===== REGISTROS FORNECIDOS

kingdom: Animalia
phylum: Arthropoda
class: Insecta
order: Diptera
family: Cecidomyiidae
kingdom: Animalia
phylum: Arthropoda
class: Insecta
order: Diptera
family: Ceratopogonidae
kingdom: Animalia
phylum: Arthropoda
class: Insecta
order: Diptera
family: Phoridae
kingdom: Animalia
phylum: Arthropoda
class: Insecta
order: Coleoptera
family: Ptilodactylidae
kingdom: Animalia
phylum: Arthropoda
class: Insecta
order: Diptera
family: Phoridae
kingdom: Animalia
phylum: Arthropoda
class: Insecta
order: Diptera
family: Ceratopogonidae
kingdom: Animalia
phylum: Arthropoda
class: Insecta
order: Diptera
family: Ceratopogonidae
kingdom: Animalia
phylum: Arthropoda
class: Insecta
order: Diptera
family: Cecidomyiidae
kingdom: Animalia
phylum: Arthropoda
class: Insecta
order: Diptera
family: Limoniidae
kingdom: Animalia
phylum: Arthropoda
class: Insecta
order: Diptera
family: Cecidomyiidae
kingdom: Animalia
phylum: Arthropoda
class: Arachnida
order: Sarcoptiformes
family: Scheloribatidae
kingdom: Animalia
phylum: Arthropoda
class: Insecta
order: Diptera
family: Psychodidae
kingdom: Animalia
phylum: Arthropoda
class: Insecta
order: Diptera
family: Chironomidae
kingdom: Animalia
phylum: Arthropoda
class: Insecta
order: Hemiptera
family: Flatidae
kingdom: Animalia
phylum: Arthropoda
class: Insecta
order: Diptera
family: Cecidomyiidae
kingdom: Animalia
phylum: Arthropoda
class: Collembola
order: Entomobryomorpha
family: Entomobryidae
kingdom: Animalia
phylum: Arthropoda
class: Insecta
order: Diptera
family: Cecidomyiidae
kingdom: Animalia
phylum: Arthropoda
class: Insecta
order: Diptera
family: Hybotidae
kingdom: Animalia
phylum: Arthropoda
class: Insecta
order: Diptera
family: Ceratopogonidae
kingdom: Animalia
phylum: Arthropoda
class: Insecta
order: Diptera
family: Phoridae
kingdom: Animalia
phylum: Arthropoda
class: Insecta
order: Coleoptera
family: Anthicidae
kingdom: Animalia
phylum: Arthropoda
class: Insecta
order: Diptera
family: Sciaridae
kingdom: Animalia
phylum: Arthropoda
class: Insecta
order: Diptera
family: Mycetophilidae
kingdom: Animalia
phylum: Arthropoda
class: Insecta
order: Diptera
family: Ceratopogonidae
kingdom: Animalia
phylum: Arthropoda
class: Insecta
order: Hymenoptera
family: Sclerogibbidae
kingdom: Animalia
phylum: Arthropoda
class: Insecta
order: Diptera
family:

==========

EXERCÍCIO PROPOSTO. Transcreva integralmente, sem qualquer alteração, as linhas de todos os registros apresentados acima.

RESPOSTA DO EXERCÍCIO.
kingdom: Animalia
phylum: Arthropoda
class: Insecta
order: Diptera
family: Cecidomyiidae
kingdom: Animalia
phylum: Arthropoda
class: Insecta
order: Diptera
family: Ceratopogonidae
kingdom: Animalia
phylum: Arthropoda
class: Insecta
order: Diptera
family: Phoridae
kingdom: Animalia
phylum: Arthropoda
class: Insecta
order: Coleoptera
family: Ptilodactylidae
kingdom: Animalia
phylum: Arthropoda
class: Insecta
order: Diptera
family: Phoridae
kingdom: Animalia
phylum: Arthropoda
class: Insecta
order: Diptera
family: Ceratopogonidae
kingdom: Animalia
phylum: Arthropoda
class: Insecta
order: Diptera
family: Ceratopogonidae
kingdom: Animalia
phylum: Arthropoda
class: Insecta
order: Diptera
family: Cecidomyiidae
kingdom: Animalia
phylum: Arthropoda
class: Insecta
order: Diptera
family: Limoniidae
kingdom: Animalia
phylum: Arthropoda
class: Insecta
order: Diptera
family: Cecidomyiidae
kingdom: Animalia
phylum: Arthropoda
class: Arachnida
order: Sarcoptiformes
family: Scheloribatidae
kingdom: Animalia
phylum: Arthropoda
class: Insecta
order: Diptera
family: Psychodidae
kingdom: Animalia
phylum: Arthropoda
class: Insecta
order: Diptera
family: Chironomidae
kingdom: Animalia
phylum: Arthropoda
class: Insecta
order: Hemiptera
family: Flatidae
kingdom: Animalia
phylum: Arthropoda
class: Insecta
order: Diptera
family: Cecidomyiidae
kingdom: Animalia
phylum: Arthropoda
class: Collembola
order: Entomobryomorpha
family: Entomobryidae
kingdom: Animalia
phylum: Arthropoda
class: Insecta
order: Diptera
family: Cecidomyiidae
kingdom: Animalia
phylum: Arthropoda
class: Insecta
order: Diptera
family: Hybotidae
kingdom: Animalia
phylum: Arthropoda
class: Insecta
order: Diptera
family: Ceratopogonidae
kingdom: Animalia
phylum: Arthropoda
class: Insecta
order: Diptera
family: Phoridae
kingdom: Animalia
phylum: Arthropoda
class: Insecta
order: Coleoptera
family: Anthicidae
kingdom: Animalia
phylum: Arthropoda
class: Insecta
order: Diptera
family: Sciaridae
kingdom: Animalia
phylum: Arthropoda
class: Insecta
order: Diptera
family: Mycetophilidae
kingdom: Animalia
phylum: Arthropoda
class: Insecta
order: Diptera
family: Ceratopogonidae
kingdom: Animalia
phylum: Arthropoda
class: Insecta
order: Hymenoptera
family: Sclerogibbidae
kingdom: Animalia
phylum: Arthropoda
class: Insecta
order: Diptera
family:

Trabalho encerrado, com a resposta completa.